Berbagai spanduk kini banyak menghiasi di setiap penjuru kota (ada sponsornya, tentu saja). Berisi kata-kata yang membangkitkan rasa percaya diri, menyejukkan hati dan memompa semangat. Pak Sultan Ngarso Dalem bersama segenap punggawa dan masyarakat pun telah berikrar bersama di desa Wonokromo, Pleret, Bantul : “Bangkitlah Jogjaku!”.

Bolah-boleh saja kalau mau alon-alon waton kelakon (pelan tapi terselesaikan).

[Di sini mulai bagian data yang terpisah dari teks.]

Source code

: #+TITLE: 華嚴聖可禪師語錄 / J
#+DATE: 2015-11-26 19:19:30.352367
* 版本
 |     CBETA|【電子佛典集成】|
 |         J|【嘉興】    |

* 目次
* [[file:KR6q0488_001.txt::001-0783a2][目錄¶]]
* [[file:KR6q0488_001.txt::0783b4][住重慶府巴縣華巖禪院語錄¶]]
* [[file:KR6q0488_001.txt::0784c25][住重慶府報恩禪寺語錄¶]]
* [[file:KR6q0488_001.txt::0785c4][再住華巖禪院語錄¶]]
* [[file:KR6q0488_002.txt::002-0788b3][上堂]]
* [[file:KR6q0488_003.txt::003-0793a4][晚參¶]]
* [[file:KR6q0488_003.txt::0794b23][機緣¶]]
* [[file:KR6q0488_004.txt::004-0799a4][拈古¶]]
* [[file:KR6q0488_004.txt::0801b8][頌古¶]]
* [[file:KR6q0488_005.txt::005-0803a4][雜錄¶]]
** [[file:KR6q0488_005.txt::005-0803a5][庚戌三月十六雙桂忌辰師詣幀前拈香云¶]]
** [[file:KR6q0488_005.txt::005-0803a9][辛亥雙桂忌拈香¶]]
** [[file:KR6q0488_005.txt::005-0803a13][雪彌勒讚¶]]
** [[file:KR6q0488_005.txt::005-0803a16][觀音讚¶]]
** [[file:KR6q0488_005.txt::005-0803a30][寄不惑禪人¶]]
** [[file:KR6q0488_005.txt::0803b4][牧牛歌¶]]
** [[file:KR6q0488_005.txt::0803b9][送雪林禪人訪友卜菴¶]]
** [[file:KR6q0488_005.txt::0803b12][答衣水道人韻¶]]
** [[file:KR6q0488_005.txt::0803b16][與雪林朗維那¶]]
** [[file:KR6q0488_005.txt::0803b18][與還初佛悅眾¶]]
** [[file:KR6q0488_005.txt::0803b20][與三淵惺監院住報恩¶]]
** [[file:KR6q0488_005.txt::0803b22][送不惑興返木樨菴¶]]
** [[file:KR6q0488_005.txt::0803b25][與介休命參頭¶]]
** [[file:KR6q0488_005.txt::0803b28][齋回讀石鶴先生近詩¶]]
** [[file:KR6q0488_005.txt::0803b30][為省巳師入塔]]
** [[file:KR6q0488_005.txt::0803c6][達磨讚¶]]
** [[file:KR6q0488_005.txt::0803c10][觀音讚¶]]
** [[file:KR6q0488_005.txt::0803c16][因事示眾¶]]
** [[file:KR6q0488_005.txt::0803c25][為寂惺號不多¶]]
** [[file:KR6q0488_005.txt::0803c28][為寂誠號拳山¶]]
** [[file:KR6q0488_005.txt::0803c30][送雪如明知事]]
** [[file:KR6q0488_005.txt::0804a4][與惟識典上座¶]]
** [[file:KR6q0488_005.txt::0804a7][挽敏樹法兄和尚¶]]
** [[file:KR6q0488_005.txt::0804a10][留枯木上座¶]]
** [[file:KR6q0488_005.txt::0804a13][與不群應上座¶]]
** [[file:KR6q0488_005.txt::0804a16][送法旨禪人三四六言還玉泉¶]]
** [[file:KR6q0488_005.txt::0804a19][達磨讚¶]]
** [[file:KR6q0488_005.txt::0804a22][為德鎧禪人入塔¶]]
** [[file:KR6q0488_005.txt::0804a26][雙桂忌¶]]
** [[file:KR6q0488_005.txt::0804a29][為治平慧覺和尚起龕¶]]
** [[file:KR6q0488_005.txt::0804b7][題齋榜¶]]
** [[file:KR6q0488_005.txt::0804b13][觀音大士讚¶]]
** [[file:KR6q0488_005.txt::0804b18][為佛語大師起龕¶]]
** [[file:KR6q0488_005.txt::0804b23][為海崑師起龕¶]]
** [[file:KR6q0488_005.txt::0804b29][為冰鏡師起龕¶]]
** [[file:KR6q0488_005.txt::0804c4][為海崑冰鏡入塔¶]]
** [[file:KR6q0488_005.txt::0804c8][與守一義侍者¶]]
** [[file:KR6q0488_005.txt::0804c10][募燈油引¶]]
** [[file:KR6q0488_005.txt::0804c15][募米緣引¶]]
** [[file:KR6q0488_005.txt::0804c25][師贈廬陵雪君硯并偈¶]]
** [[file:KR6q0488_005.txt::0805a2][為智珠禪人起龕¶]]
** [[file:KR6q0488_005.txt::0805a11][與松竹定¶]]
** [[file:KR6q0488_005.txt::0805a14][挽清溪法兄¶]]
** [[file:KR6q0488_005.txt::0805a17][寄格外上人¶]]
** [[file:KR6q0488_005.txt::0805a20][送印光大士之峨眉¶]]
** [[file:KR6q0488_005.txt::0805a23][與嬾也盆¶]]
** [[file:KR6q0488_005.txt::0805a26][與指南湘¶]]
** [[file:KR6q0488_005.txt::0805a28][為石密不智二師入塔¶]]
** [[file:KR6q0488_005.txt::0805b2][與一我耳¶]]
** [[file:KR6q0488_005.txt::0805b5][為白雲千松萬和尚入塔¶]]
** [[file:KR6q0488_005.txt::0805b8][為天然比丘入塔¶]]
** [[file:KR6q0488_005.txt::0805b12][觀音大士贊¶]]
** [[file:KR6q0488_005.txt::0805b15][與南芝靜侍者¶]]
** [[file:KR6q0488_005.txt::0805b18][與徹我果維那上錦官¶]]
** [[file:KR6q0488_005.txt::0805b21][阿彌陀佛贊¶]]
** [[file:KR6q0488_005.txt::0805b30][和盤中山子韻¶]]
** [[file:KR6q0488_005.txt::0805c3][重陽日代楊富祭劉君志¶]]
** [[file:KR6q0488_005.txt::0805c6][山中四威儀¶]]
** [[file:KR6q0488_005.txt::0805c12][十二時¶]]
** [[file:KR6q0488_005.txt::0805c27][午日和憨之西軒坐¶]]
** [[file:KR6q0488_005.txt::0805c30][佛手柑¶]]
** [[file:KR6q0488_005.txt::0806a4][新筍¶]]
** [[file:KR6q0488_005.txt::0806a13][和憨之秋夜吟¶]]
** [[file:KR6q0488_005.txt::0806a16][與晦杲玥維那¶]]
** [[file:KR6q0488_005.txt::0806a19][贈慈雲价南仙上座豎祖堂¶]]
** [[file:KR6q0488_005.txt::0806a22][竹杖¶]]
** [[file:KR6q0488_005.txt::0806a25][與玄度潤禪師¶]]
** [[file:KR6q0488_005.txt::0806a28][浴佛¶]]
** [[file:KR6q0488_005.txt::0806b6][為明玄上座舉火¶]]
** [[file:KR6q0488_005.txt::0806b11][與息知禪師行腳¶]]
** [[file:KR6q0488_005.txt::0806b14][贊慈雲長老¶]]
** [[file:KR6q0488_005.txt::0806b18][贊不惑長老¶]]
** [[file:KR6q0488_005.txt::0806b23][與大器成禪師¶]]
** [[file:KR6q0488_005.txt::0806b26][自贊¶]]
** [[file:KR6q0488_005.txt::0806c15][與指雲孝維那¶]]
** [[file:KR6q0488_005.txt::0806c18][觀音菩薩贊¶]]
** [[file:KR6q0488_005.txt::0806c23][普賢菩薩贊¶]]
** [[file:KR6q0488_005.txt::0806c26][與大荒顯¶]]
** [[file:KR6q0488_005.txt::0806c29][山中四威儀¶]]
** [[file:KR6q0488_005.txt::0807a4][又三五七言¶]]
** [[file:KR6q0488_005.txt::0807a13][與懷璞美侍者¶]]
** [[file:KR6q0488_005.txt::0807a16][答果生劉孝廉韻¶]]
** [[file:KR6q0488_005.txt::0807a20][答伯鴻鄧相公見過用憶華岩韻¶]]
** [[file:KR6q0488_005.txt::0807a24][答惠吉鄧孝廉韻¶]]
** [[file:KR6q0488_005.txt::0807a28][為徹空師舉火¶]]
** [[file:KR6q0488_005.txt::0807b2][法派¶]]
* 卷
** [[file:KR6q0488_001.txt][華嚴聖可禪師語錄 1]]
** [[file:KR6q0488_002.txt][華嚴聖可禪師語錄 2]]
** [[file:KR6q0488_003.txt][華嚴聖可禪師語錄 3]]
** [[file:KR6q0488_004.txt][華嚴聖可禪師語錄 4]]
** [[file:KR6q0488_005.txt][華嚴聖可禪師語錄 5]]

Juga boleh kalau mau milih mangan ora mangan kumpul (makan atau tidak makan asal kumpul), atau kumpul ora kumpul mangan (kumpul atau tidak kumpul asal makan). Sumonggo kerso….., silakan saja….. Semua itu ternyata tidak ada bedanya kalau sudah terpojok oleh ujian yang maha dahsyat. Terbukti bahwa semua tak berkutik melawan kehendak-Nya saat terjadi gempa.

Maka ketika bantuan terlambat, semua orang toh akhirnya meminta sumbangan di sepanjang jalan, atau menghadang truk pembawa bantuan, dan ada juga yang nekat menjarah. Tak jelas lagi siapa yang ora mangan (tidak makan) dan siapa yang ora kumpul (tidak kumpul). Akhirnya semua lupa dan berubah menjadi sing penting mangan (yang penting makan). Tidak perlu dicari siapa yang salah, karena memang begitulah sistem kosmologi yang berlaku bagi mahluk jenis apapun yang sedang terpuruk dan terpojok. Dan itu bisa terjadi menimpa siapa saja. Tidak hanya manusia, melainkan juga kucing, kambing, macan, dhemit, tuyul and his gang…..

Mari, jangan terus terpuruk meratapi nasib. Siapapun harus bisa belajar dari tragedi ini. Belajar rame-rame menurut ngelmu dan kompetensinya. Belajar menjadi korban bencana yang baik, belajar menjadi korban selamat yang baik, belajar menjadi pemberi bantuan yang baik, belajar menjadi pengelola bantuan yang baik, belajar menjadi pemerintah (tukang memberi perintah) yang baik, belajar menjadi pengamat yang baik, dan banyak pelajaran lainnya…..  Tuhan tidak akan pernah membebani mahluk ciptaan-Nya melainkan sebatas kemampuan mahluk itu untuk mengatasinya. Wong Tuhan yang bikin, pasti Beliau juga tahu seberapa kekuatan benda bikinan-Nya.<

“Ayo bangkit, bangkitlah Jogjaku…..!”. Maksudnya, bangkit dari keterpurukan akibat gempa dan bangkit siap-siap menyalami Merapi…..

(Wis, ah!. Arep bal-balan karo sembur-semburan lumpur. Nuwun…..).